Ankara Keçiören Eğitim ve Araştırma Hastanesi’ne getirilen yaralılardan birinin hayatını kaybettiği haberi üzerine hasta yakınlarının, hastane acilindeki sağlık personeline saldırması hakkında konuşan Mersin Tabip Odası Başkanı Mehmet Antmen, “ Yaşanan bu sağlıkta şiddet skandalı ne ilktir ne de son olacaktır” dedi.
Haber – Behzat Özgür Beyazlar
Ankara Keçiören Eğitim ve Araştırma Hastanesi’nde yaralılardan birisinin hayatını kaybetmesi üzerine hasta yakınları hastane acilindeki sağlık çalışanlarına saldırdı. Meydana gelen saldırıda sağlık çalışanlarının kendilerini bir bölüme kapatarak kapıyı tutmaya çalıştığı görüldü. O anlarda kapının zorlandığı, dışarıdan bağırışların geldiği görüntülere de yansıdı. Skandal saldırı hakkında gazetecilere konuşan Mersin Tabip Odası Başkanı Mehmet Antmen, sağlıkta şiddetin önlenmesi için sağlıkta dönüşüm programına son verilmesi gerektiğini savundu.
“HALKIN ÖFKESİNİ SAĞLIK ÇALIŞANLARINA YÖNELTMEYE ÇALIŞIYORLAR”
Sağlıkta dönüşüm programının, kamusal sağlık hizmetlerinin tasfiyesi, sağlık hizmetlerinin özelleştirilmesi ve piyasaya açılması olduğunu savunan Antmen, “Bu nedenle hükümetin kamusal hizmetin ne kadar kötü bir şey olduğunu savunması, kamuda çalışan hekimlerin ve diğer sağlık çalışanlarının ne kadar kötü olduğunu iddia etmesi gerekir ki bunu da zaten yapıyorlar. ‘Doktor iğne yapmasını bilmez. Doktorun eli vatandaşın cebinde. Hastanelerde çalışmıyorlar, avantadan maaş alıyorlar.’ gibi halkın sağlık çalışanlarına öfkesini yöneltmeye çalışıyorlar. Bunun üstüne çökertilen kamu sağlık hizmetlerinin yarattığı sıkıntılar da eklenince halk doktor dövmek için hastanelere gidiyor. Meseleye bu şekilde bakılmadığı sürece tüm kabahati halkta bulursunuz ve hekimlerle hastalar karşı karşıya gelirler. Oysa sağlıkta şiddetin birinci derecede sorumlusu iktidardır. Ankara Keçiören'de yaşanan sağlıkta şiddet skandalı ne ilktir ne de son olacaktır” açıklamalarında bulundu.

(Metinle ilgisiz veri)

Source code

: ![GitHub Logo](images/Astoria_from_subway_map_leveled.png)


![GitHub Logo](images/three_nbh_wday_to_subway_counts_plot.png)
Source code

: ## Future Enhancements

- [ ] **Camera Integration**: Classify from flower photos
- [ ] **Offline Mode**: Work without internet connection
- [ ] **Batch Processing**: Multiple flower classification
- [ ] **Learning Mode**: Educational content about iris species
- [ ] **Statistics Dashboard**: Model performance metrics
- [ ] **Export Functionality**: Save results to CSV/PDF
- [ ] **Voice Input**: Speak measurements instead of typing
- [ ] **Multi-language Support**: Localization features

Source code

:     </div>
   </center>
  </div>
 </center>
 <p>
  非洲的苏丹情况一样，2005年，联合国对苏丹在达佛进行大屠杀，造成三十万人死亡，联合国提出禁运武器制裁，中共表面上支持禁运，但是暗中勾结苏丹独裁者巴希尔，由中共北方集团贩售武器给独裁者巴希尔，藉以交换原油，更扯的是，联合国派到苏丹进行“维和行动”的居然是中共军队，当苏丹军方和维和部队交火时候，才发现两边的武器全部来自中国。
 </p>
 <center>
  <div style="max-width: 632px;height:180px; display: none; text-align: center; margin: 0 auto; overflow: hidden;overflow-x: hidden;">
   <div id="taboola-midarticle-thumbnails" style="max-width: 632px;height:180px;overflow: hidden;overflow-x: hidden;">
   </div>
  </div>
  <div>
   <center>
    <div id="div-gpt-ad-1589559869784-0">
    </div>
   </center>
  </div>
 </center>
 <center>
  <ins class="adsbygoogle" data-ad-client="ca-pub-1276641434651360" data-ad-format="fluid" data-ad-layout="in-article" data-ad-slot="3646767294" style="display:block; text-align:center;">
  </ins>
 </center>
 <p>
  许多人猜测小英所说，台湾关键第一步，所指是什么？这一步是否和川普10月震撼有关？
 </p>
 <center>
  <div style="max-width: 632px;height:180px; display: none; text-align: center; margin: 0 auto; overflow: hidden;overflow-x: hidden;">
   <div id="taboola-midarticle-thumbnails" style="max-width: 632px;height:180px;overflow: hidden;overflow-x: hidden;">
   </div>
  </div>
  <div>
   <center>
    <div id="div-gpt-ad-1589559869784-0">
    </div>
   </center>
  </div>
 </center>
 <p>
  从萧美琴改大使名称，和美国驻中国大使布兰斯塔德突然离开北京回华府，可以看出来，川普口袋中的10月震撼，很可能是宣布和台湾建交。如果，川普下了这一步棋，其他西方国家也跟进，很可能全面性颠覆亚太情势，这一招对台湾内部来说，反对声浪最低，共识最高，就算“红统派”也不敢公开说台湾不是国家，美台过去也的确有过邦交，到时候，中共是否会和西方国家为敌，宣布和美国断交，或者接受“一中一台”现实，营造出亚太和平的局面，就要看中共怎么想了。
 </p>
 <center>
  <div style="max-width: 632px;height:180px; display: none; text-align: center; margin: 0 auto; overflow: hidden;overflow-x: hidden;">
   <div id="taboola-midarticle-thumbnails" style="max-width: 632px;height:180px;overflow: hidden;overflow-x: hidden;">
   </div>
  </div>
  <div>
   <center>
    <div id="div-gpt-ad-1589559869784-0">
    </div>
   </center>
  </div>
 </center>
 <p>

“HUKUKİ BİR YAPTIRIM GEREKMEKTEDİR”
Sağlıkta şiddetin önlenmesinin en etkin yolunun sağlıkta dönüşüm programına son verilmesi gerektiğini ileri süren Antmen, “Kamusal hizmetlere ağırlık verilmesi, sağlık bütçesinin arttırılması, sağlık hizmetlerindeki personel açığının tamamlanması, sağlık alt yapısının güçlendirilmesi sağlıkta şiddetin sonlanması için çok önemli adımlardır. Bunların yanı sıra iktidarın sağlık çalışanlarına yönelik söylemlerinin sonlanması, halkın bu konuda eğitimini sağlayacak kamusal spotların yayınlanması ve sağlık çalışanlarına yönelik iletişim eğitiminin zorunlu kılınması da gereklidir. Tüm bunların sağlanması sağlıkta şiddeti azaltır ama bitirmez. Bu önlemlere rağmen yine de şiddete eğilimli olanların cezalandırılmasını sağlayacak hukuki bir yaptırım gerekmektedir. Şu an bu suçu isleyenlerin tutuklanması dahi hâkimin inisiyatifindedir. Oysa biz gerek sözel gerekse fiziksel saldırı yapanların tutuklu yargılanmalarının daha caydırıcı olacağını düşünüyoruz. Tüm bu anlatılanlardan çıkan tek bir sonuç var; Sağlıkta şiddetin durması için iktidarın bunu istemesi ve buna yönelik önlem ve yaptırımları yaşama geçirmesi gerekir. Pandeminin tüm hızıyla sürdüğü bir dönemde TTB'ye saldırmayı tercih eden bir iktidarın da bunu başarması mümkün değildir” şeklinde konuştu.